Joseph Mitchell, chair of the AMS department, described Gandhi and Liu’s work as “embarking on research at the cutting edge of cloud computing, addressing the critical need to deploy scarce resources intelligently, particularly in light of the considerable uncertainty that comes with prediction models.”

Mitchell added, “By explicitly taking into account the prediction errors, using methods from applied probability, statistics, and mathematical modeling, they will develop improved algorithms for resource allocation in cloud computing. This is a compelling project that requires collective expertise from computer science, optimization, probability, and statistics, and represents an ideal collaboration between Computer Science and Applied Mathematics and Statistics, both in research and in educational impact.”

Gandhi and Liu will realize additional benefits of their research through technology transfer opportunities with industrial partners.

NSF identified this NeTS project as “transformative research” related to fundamental scientific and technological advances in networking as well as systems research. NSF funds projects such as these in the hope that it will lead to “the development of future-generation, high-performance networks and future internet architectures”.

 

Upon learning of the NeTS award, Arie E. Kaufman, chair of the Department of Computer Science, said, “In addition to finding the answer to network performance challenges, this project is especially interesting because it will directly contribute to interdisciplinary courses taught in two major departments on campus.”

About the Researchers  

Anshul Gandhi is an assistant professor in the Department of Computer Science and he is affiliated with the Department of Applied Mathematics and Statistics, and Stony Brook University’s Smart Energy Technologies Cluster. He earned his PhD in computer science from Carnegie Mellon University, where he was advised by Prof. Mor Harchol-Balter. Prior to joining Stony Brook, he spent a year as a post-doctoral researcher in the Cloud Optimization and Analytics group at the IBM T.J. Watson Research Center.

Assistant Professor Zhenhua Liu is currently based in the Department of Applied Mathematics and Statistics, and he is affiliated with Department of Computer Science, and Smart Energy Technology Cluster. He was recently on leave for the ITRI-Rosenfeld Fellowship in the Energy and Environmental Technology Division at Lawrence Berkeley National Laboratory during the year 2014-2015. Dr.
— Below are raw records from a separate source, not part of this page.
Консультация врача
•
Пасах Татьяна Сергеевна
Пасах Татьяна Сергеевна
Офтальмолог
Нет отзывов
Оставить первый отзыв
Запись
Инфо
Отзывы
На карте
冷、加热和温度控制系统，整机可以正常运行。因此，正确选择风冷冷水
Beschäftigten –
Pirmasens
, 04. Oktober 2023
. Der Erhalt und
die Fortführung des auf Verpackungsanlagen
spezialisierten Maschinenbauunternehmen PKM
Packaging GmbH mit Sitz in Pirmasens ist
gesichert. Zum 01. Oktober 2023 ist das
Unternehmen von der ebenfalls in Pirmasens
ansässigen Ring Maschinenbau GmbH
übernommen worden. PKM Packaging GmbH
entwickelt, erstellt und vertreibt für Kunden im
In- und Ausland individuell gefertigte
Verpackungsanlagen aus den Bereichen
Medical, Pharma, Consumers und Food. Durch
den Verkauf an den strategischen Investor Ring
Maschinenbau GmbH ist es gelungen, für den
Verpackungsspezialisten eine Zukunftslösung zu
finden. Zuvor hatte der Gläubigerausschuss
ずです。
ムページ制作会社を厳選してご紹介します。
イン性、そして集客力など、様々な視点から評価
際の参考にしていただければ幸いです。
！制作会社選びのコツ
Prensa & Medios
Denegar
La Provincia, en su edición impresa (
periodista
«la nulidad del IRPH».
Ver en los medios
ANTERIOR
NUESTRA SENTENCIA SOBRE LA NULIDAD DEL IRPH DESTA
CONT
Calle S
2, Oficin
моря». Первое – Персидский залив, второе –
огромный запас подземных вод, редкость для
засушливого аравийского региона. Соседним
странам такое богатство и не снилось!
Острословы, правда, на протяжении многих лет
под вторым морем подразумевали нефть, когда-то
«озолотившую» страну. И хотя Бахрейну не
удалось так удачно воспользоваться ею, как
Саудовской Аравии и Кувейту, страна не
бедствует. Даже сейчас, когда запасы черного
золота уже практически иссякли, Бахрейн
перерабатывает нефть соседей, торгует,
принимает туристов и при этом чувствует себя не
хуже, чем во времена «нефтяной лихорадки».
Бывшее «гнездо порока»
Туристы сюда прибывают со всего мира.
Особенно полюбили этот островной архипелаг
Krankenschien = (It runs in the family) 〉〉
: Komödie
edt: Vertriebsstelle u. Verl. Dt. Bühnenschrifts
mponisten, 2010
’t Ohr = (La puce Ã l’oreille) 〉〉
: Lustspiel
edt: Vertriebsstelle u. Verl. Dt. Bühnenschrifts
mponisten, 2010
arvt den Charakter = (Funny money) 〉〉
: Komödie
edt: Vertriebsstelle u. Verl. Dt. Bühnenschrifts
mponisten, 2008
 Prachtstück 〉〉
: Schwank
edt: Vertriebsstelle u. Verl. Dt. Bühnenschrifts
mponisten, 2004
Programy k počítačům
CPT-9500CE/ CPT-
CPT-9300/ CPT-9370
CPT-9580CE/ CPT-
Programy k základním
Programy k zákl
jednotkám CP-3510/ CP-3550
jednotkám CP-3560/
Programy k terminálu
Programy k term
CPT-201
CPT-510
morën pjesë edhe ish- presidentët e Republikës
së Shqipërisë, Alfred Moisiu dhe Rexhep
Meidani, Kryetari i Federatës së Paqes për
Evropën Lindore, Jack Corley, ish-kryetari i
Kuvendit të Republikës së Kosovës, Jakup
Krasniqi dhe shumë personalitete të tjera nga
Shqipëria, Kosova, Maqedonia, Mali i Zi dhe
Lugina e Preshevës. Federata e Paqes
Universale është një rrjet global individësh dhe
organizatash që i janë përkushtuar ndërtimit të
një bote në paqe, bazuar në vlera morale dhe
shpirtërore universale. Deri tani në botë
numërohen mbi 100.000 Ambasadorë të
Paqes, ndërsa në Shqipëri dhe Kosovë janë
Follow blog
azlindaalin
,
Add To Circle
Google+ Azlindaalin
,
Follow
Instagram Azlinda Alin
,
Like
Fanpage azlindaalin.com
Liu earned his PhD in computer science at the California Institute of Technology.

Gandhi and Liu also recently received another NSF award, titled Enhancing the Parasol Experimental Testbed for Sustainable Computing, as part of an infrastructure grant led by Rutgers University to study sustainable computing in datacenters, which is aligned with the Smart Energy Technology cluster's objectives.

Both the Department of Computer Science and the Department of Applied Mathematics and Statistics are part of the College of Engineering and Applied Sciences at Stony Brook University.